Dr Proussaloglou says that oncologists should think about the use of HT separately for patients who have cancer and patients who have not had cancer. "It is important to distinguish patient groups into people who do not have cancer, for whom I think the existing data in this article and other research indicates that HT is not this terrible option that we thought, and those who do have cancer. Of course, for patients with cancer it's a different conversation regarding risks of hormone replacement."

"A takeaway from this study is humility," says Dr Safer, who is also the executive director of the Mount Sinai Center for Transgender Medicine and Surgery. "Some of what we've believed we've known regarding the connection between breast cancer and exogenous estrogens may be a connection between breast cancer and exogenous progestogens instead. It's just that most studies examine both agents together due to concern for cancer risk with unopposed exogenous estrogens. It is interesting to consider that the breast cancer risk may not be higher for women who take estrogen/progestogen combination therapy—the opposite of what many have thought.
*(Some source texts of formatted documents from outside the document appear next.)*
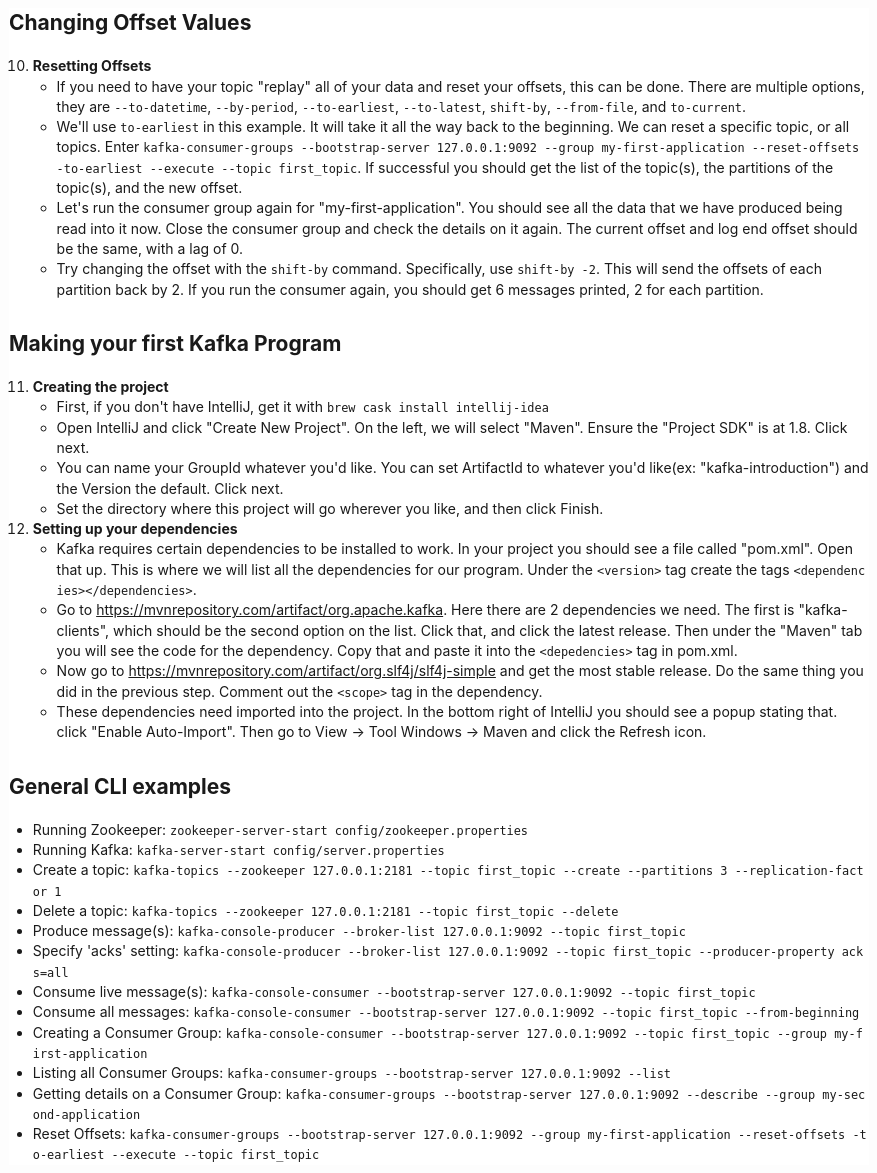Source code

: ## Changing Offset Values
10. **Resetting Offsets**
    - If you need to have your topic "replay" all of your data and reset your offsets, this can be done. There are multiple options, they are ```--to-datetime```, ```--by-period```, ```--to-earliest```, ```--to-latest```, ```shift-by```, ```--from-file```, and ```to-current```.
    - We'll use ```to-earliest``` in this example. It will take it all the way back to the beginning. We can reset a specific topic, or all topics. Enter ```kafka-consumer-groups --bootstrap-server 127.0.0.1:9092 --group my-first-application --reset-offsets -to-earliest --execute --topic first_topic```. If successful you should get the list of the topic(s), the partitions of the topic(s), and the new offset.
    - Let's run the consumer group again for "my-first-application". You should see all the data that we have produced being read into it now. Close the consumer group and check the details on it again. The current offset and log end offset should be the same, with a lag of 0.
    - Try changing the offset with the ```shift-by``` command. Specifically, use ```shift-by -2```. This will send the offsets of each partition back by 2. If you run the consumer again, you should get 6 messages printed, 2 for each partition.
    
## Making your first Kafka Program
11. **Creating the project**
    - First, if you don't have IntelliJ, get it with ```brew cask install intellij-idea```
    - Open IntelliJ and click "Create New Project". On the left, we will select "Maven". Ensure the "Project SDK" is at 1.8. Click next.
    - You can name your GroupId whatever you'd like. You can set ArtifactId to whatever you'd like(ex: "kafka-introduction") and the    Version the default. Click next.
    - Set the directory where this project will go wherever you like, and then click Finish.
12. **Setting up your dependencies**
    - Kafka requires certain dependencies to be installed to work. In your project you should see a file called "pom.xml". Open that up. This is where we will list all the dependencies for our program. Under the ```<version>``` tag create the tags ```<dependencies></dependencies>```.
    - Go to https://mvnrepository.com/artifact/org.apache.kafka. Here there are 2 dependencies we need. The first is "kafka-clients", which should be the second option on the list. Click that, and click the latest release. Then under the "Maven" tab you will see the code for the dependency. Copy that and paste it into the ```<depedencies>``` tag in pom.xml.
    - Now go to https://mvnrepository.com/artifact/org.slf4j/slf4j-simple and get the most stable release. Do the same thing you did in the previous step. Comment out the ```<scope>``` tag in the dependency.
    - These dependencies need imported into the project. In the bottom right of IntelliJ you should see a popup stating that. click "Enable Auto-Import". Then go to View -> Tool Windows -> Maven and click the Refresh icon.
    

    
## **General CLI examples**
- Running Zookeeper: ```zookeeper-server-start config/zookeeper.properties```
- Running Kafka: ```kafka-server-start config/server.properties```
- Create a topic: ```kafka-topics --zookeeper 127.0.0.1:2181 --topic first_topic --create --partitions 3 --replication-factor 1```	
- Delete a topic: ```kafka-topics --zookeeper 127.0.0.1:2181 --topic first_topic --delete```
- Produce message(s): ```kafka-console-producer --broker-list 127.0.0.1:9092 --topic first_topic```
- Specify 'acks' setting: ```kafka-console-producer --broker-list 127.0.0.1:9092 --topic first_topic --producer-property acks=all```
- Consume live message(s): ```kafka-console-consumer --bootstrap-server 127.0.0.1:9092 --topic first_topic```
- Consume all messages: ```kafka-console-consumer --bootstrap-server 127.0.0.1:9092 --topic first_topic --from-beginning```
- Creating a Consumer Group: ```kafka-console-consumer --bootstrap-server 127.0.0.1:9092 --topic first_topic --group my-first-application```
- Listing all Consumer Groups: ```kafka-consumer-groups --bootstrap-server 127.0.0.1:9092 --list```
- Getting details on a Consumer Group: ```kafka-consumer-groups --bootstrap-server 127.0.0.1:9092 --describe --group my-second-application```
- Reset Offsets: ```kafka-consumer-groups --bootstrap-server 127.0.0.1:9092 --group my-first-application --reset-offsets -to-earliest --execute --topic first_topic```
"Even if that were not true, it would be still true that estrogen seems to protect against breast cancer in some instances, while progestogens mitigate or completely reverse that benefit. That means perhaps we should be encouraging women who don't have a uterus, and therefore who can take estrogens without progestogens, to take estrogens as they pass typical menopause age. That could be true for both transgender women and for cisgender women who have had a hysterectomy."
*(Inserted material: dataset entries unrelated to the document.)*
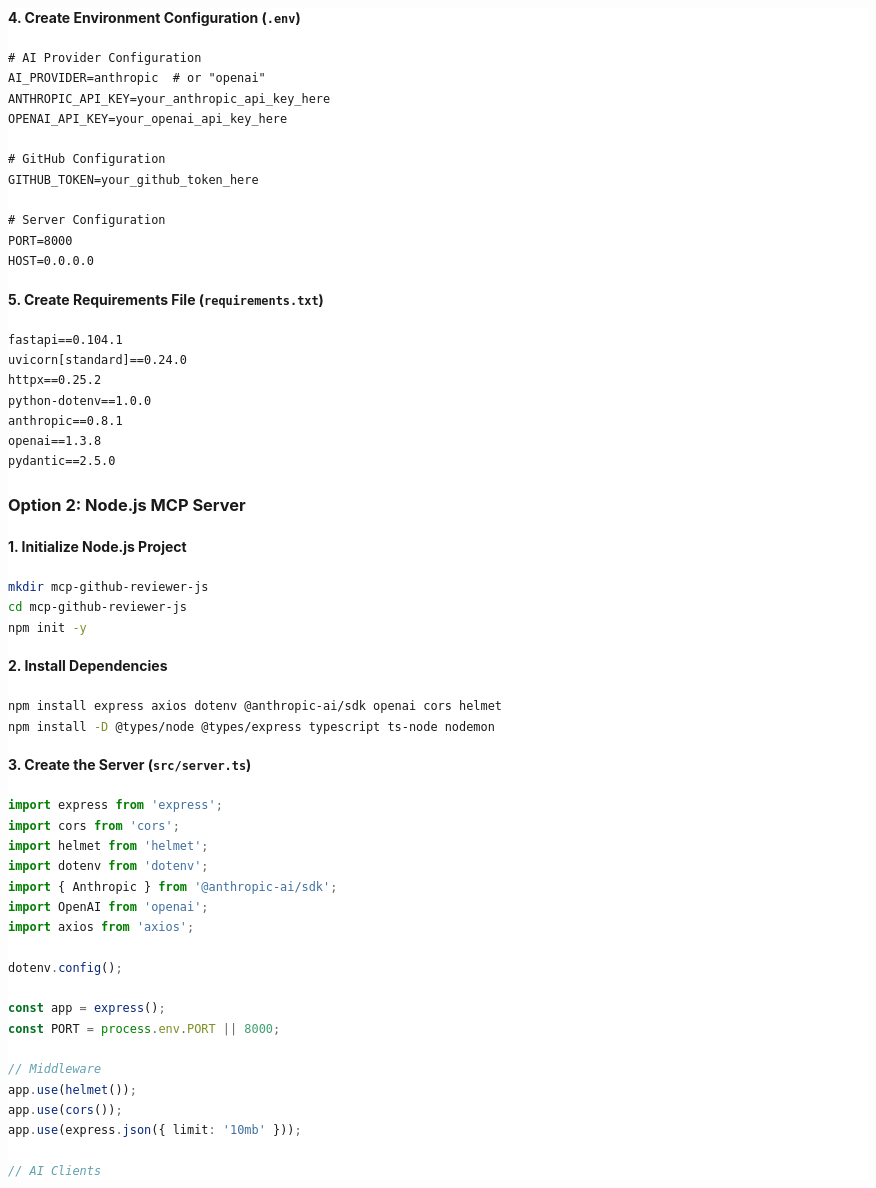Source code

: #### 4. Create Environment Configuration (`.env`)

```env
# AI Provider Configuration
AI_PROVIDER=anthropic  # or "openai"
ANTHROPIC_API_KEY=your_anthropic_api_key_here
OPENAI_API_KEY=your_openai_api_key_here

# GitHub Configuration
GITHUB_TOKEN=your_github_token_here

# Server Configuration
PORT=8000
HOST=0.0.0.0
```

#### 5. Create Requirements File (`requirements.txt`)

```txt
fastapi==0.104.1
uvicorn[standard]==0.24.0
httpx==0.25.2
python-dotenv==1.0.0
anthropic==0.8.1
openai==1.3.8
pydantic==2.5.0
```

### Option 2: Node.js MCP Server

#### 1. Initialize Node.js Project

```bash
mkdir mcp-github-reviewer-js
cd mcp-github-reviewer-js
npm init -y
```

#### 2. Install Dependencies

```bash
npm install express axios dotenv @anthropic-ai/sdk openai cors helmet
npm install -D @types/node @types/express typescript ts-node nodemon
```

#### 3. Create the Server (`src/server.ts`)

```typescript
import express from 'express';
import cors from 'cors';
import helmet from 'helmet';
import dotenv from 'dotenv';
import { Anthropic } from '@anthropic-ai/sdk';
import OpenAI from 'openai';
import axios from 'axios';

dotenv.config();

const app = express();
const PORT = process.env.PORT || 8000;

// Middleware
app.use(helmet());
app.use(cors());
app.use(express.json({ limit: '10mb' }));

// AI Clients
```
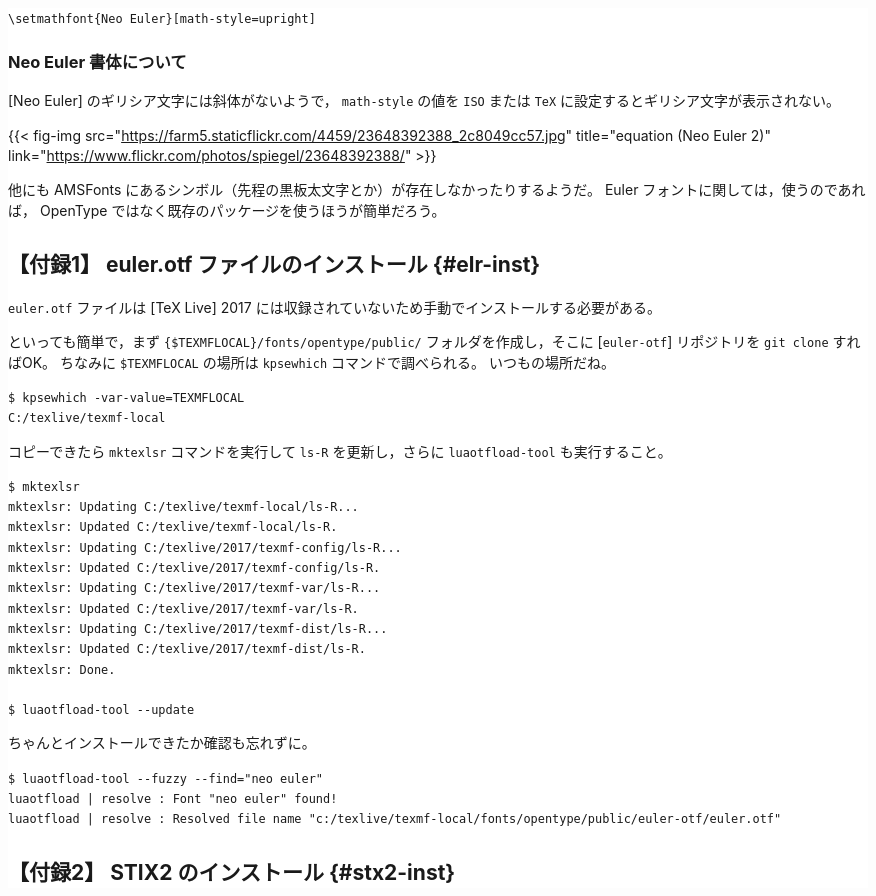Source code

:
```text
\setmathfont{Neo Euler}[math-style=upright]
```

### Neo Euler 書体について

[Neo Euler] のギリシア文字には斜体がないようで， `math-style` の値を `ISO` または `TeX` に設定するとギリシア文字が表示されない。

{{< fig-img src="https://farm5.staticflickr.com/4459/23648392388_2c8049cc57.jpg" title="equation (Neo Euler 2)"  link="https://www.flickr.com/photos/spiegel/23648392388/" >}}

他にも AMSFonts にあるシンボル（先程の黒板太文字とか）が存在しなかったりするようだ。
Euler フォントに関しては，使うのであれば， OpenType ではなく既存のパッケージを使うほうが簡単だろう。

## 【付録1】 euler.otf ファイルのインストール {#elr-inst}

`euler.otf` ファイルは [TeX Live] 2017 には収録されていないため手動でインストールする必要がある。

といっても簡単で，まず `{$TEXMFLOCAL}/fonts/opentype/public/` フォルダを作成し，そこに [`euler-otf`] リポジトリを `git clone` すればOK。
ちなみに `$TEXMFLOCAL` の場所は `kpsewhich` コマンドで調べられる。
いつもの場所だね。

```text
$ kpsewhich -var-value=TEXMFLOCAL
C:/texlive/texmf-local
```

コピーできたら `mktexlsr` コマンドを実行して `ls-R` を更新し，さらに `luaotfload-tool` も実行すること。

```text
$ mktexlsr
mktexlsr: Updating C:/texlive/texmf-local/ls-R...
mktexlsr: Updated C:/texlive/texmf-local/ls-R.
mktexlsr: Updating C:/texlive/2017/texmf-config/ls-R...
mktexlsr: Updated C:/texlive/2017/texmf-config/ls-R.
mktexlsr: Updating C:/texlive/2017/texmf-var/ls-R...
mktexlsr: Updated C:/texlive/2017/texmf-var/ls-R.
mktexlsr: Updating C:/texlive/2017/texmf-dist/ls-R...
mktexlsr: Updated C:/texlive/2017/texmf-dist/ls-R.
mktexlsr: Done.

$ luaotfload-tool --update
```

ちゃんとインストールできたか確認も忘れずに。

```text
$ luaotfload-tool --fuzzy --find="neo euler"
luaotfload | resolve : Font "neo euler" found!
luaotfload | resolve : Resolved file name "c:/texlive/texmf-local/fonts/opentype/public/euler-otf/euler.otf"
```

## 【付録2】 STIX2 のインストール {#stx2-inst}


[^ams]: `amsmath` および `amssymb` パッケージは AMS (AmericanMathenatical Society; 米国数学会) が数学論文記述用に開発した $\mathrm{\TeX}$ 用のパッケージ及び文字・記号がベースになっていて，このうちの文字・記号のコレクションが AMSFonts と呼ばれている。 AMSFonts は `amssymb` パッケージを指定することで使用できる。また $\mathrm{\TeX}$ 用の OpenType フォントには AMSFonts を収録したものもある。
[^tt1]: 前回の「[LuaLaTeX でコードを書いてみる]({{< relref "remark/2017/10/writing-code-with-lualatex.md" >}})」を参照のこと。
[^ams1]: `amsmath` パッケージを併用する場合は [`unicode-math`] パッケージの前に`amsmath` パッケージを指定しないとタイプセット時にエラーになる。なお `amssymb` パッケージは必要ない。
[^sf]: ダウンロード・ページは広告だらけで且つ[色々と悪名高い SourceForge](http://gigazine.net/news/20150722-sourceforge/ "オープンソースソフトウェアの老舗サイト「SourceForge」はいかにして堕ちていったのか - GIGAZINE") なのでご注意を。
[TeX Live]: http://www.tug.org/texlive/ "TeX Live - TeX Users Group"
[LaTeX2ε美文書作成入門]: http://www.amazon.co.jp/exec/obidos/ASIN/4774187054/baldandersinf-22/ "Amazon | [改訂第7版]LaTeX2ε美文書作成入門 | 奥村 晴彦, 黒木 裕介 通販"
[Inconsolata]: http://levien.com/type/myfonts/inconsolata.html
[Neo Euler]: https://github.com/khaledhosny/euler-otf "khaledhosny/euler-otf: An abandoned OpenType/Unicode math port of AMS Euler font"
[STIX]: http://www.stixfonts.org/ "STIX Fonts Project Website"
[`unicode-math`]: https://github.com/wspr/unicode-math "wspr/unicode-math: XeLaTeX/LuaLaTeX package for using unicode/OpenType maths fonts"
[`euler-otf`]: https://github.com/khaledhosny/euler-otf "khaledhosny/euler-otf: An abandoned OpenType/Unicode math port of AMS Euler font"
Dr Bluming says that he is realistic about how his and his colleagues' critique will be received. "This paper (itself) should generate considerable controversy." He believes that the takeaway message is best stated in the conclusion of the article:

"If WHI had transparently reported their breast cancer findings in 2002, emphasizing, among other things, a lack of statistical significance in breast cancer risk in the per-protocol adjusted statistic; had quickly followed up by publishing a per-protocol analysis adjusting for baseline breast cancer risk factors; and had reminded the public that its findings did not apply to women initiating HT in perimenopause or early post-menopause, there would have been minimal controversy, no confusion, and women's health would not have suffered so dramatically over the ensuing decades."